start SELECTED PASSAGE
Academic background
- Alma mater: University of Iowa
- Thesis: The effects of magnitude of reward and punishment on behavior in a temporal conflict situation (1965)

Academic work
- Discipline: Psychology
- Sub-discipline: Social psychology
- Institutions: University of Manitoba

= John G. Adair =

Canadian psychologist

John G. Adair is a Canadian psychologist whose work was concerned with the social nature and ethics of psychological research.

==Career==
Adair obtained his PhD in social psychology from the University of Iowa in 1965. He then obtained a faculty position at the University of Manitoba, Winnipeg where he stayed for the remainder of his academic career retiring as emeritus Professor of Psychology in 1999.

He was an active member of regional, national and international psychological associations.
end SELECTED PASSAGE
start SUPPLIED MATERIAL
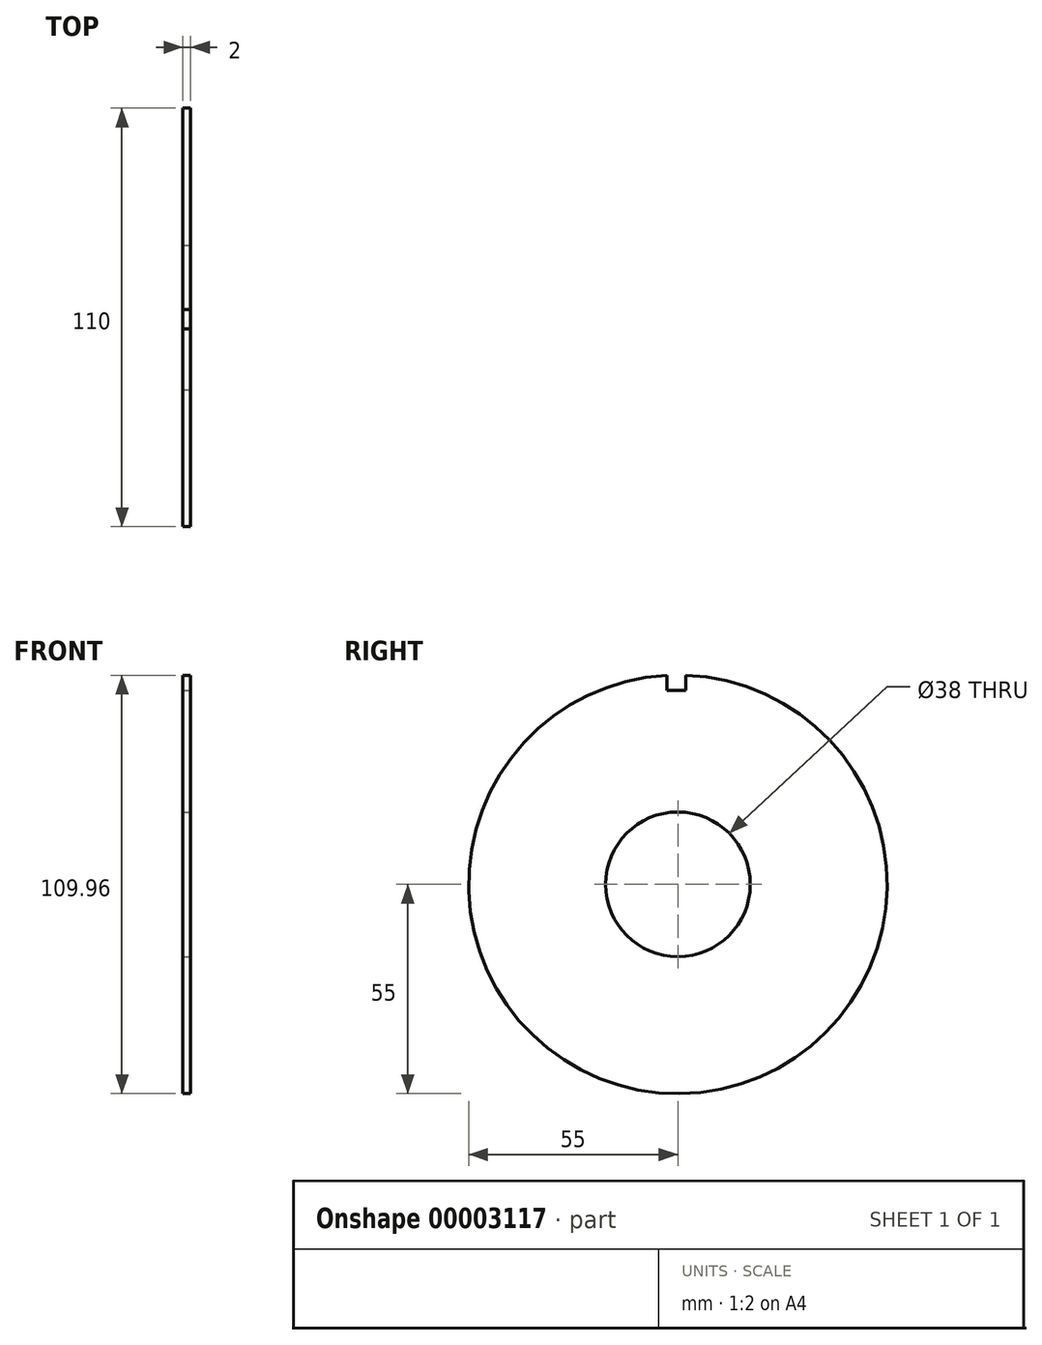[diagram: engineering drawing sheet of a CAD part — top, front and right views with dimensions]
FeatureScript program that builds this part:
annotation { "Feature Type Name" : "Feature", "Feature Type Description" : "" }
export const myFeature = defineFeature(function(context is Context, id is Id, definition is map)
    precondition{}
    {
        {
            var Q0;
            Q0=qCreatedBy(makeId("Right.planeOp"),FACE);
            var sketch = newSketch(context, id + "F0", { "sketchPlane" : qUnion([Q0])});
            skCircle(sketch, "E0", {"center": v(0, 0) * mm, "radius": 19 * mm});
            skCircle(sketch, "E1", {"center": v(0, 0) * mm, "radius": 55 * mm});
            skSolve(sketch);
        }
        {
            var Q0;
            Q0=makeQuery(id+"F0.imprint","IMPRINT",FACE,{"disambiguationData":[TD([[makeQuery(id+"F0.imprint","IMPRINT",EDGE,{"derivedFrom":sQuery(id+"F0.wireOp",EDGE,"E0")}),-1.0]])]});
            extrude(context, id + "F1", {"entities" : qUnion([Q0]), "oppositeDirection" : true, "depth" : 2 * mm});
        }
        {
            var Q0;
            Q0=makeQuery(id+"F1.opExtrude","CAP_FACE",FACE,{"disambiguationData":[OSD([sQuery(id+"F0.wireOp",EDGE,"E0"),sQuery(id+"F0.wireOp",EDGE,"E1")])],"isStart":true});
            var sketch = newSketch(context, id + "F2", { "sketchPlane" : qUnion([Q0])});
            skLineSegment(sketch, "E2", {"start": v(-2.95, 54.92) * mm, "end": v(-2.95, 50.96) * mm});
            skLineSegment(sketch, "E3", {"start": v(-2.95, 50.96) * mm, "end": v(2.05, 50.96) * mm});
            skLineSegment(sketch, "E4", {"start": v(2.05, 50.96) * mm, "end": v(2.05, 54.96) * mm});
            skSolve(sketch);
        }
        {
            var Q0;
            {var subQ2=sQuery(id+"F2.wireOp",EDGE,"E2");Q0=makeQuery(id+"F2.imprint","IMPRINT",FACE,{"disambiguationData":[TD([[makeQuery(id+"F2.imprint","IMPRINT",EDGE,{"derivedFrom":subQ2}),1.0]])]});}
            var Q1;
            Q1=makeQuery(id+"F2.imprint","IMPRINT",FACE,{"disambiguationData":[TD([[makeQuery(id+"F2.imprint","IMPRINT",EDGE,{"derivedFrom":sQuery(id+"F2.wireOp",EDGE,"1b97c39c-4ac7-43f6-9967-95967a36a85a")}),1.0]])]});
            var Q2;
            {var subQ2=sQuery(id+"F2.wireOp",EDGE,"7f88d279-3159-42c6-8516-7ed1a7187579");Q2=makeQuery(id+"F2.imprint","IMPRINT",FACE,{"disambiguationData":[TD([[makeQuery(id+"F2.imprint","IMPRINT",EDGE,{"derivedFrom":subQ2}),-1.0]])]});}
            var Q3;
            {var subQ2=sQuery(id+"F2.wireOp",EDGE,"159cd603-0d46-4294-aa9a-f3e4db254a6b");Q3=makeQuery(id+"F2.imprint","IMPRINT",FACE,{"disambiguationData":[TD([[makeQuery(id+"F2.imprint","IMPRINT",EDGE,{"derivedFrom":subQ2}),-1.0]])]});}
            extrude(context, id + "F3", {"entities" : qUnion([Q0, Q1, Q2, Q3]), "operationType" : NewBodyOperationType.REMOVE, "endBound" : BoundingType.UP_TO_NEXT, "oppositeDirection" : true, "depth" : 25 * mm});
        }
    });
end SUPPLIED MATERIAL
**SHORT TASK 1**
List every field label that appears before a colon in the John G. Adair biography.
**SHORT TASK 2**
Extract each line of the entries that contains the string "newSketch", matching case exactly.
The text about John G. Adair has nothing to do with the entries.

**TASK SOLUTION 1**
Alma mater, Thesis, Discipline, Sub-discipline, Institutions

**TASK SOLUTION 2**
            var sketch = newSketch(context, id + "F0", { "sketchPlane" : qUnion([Q0])});
            var sketch = newSketch(context, id + "F2", { "sketchPlane" : qUnion([Q0])});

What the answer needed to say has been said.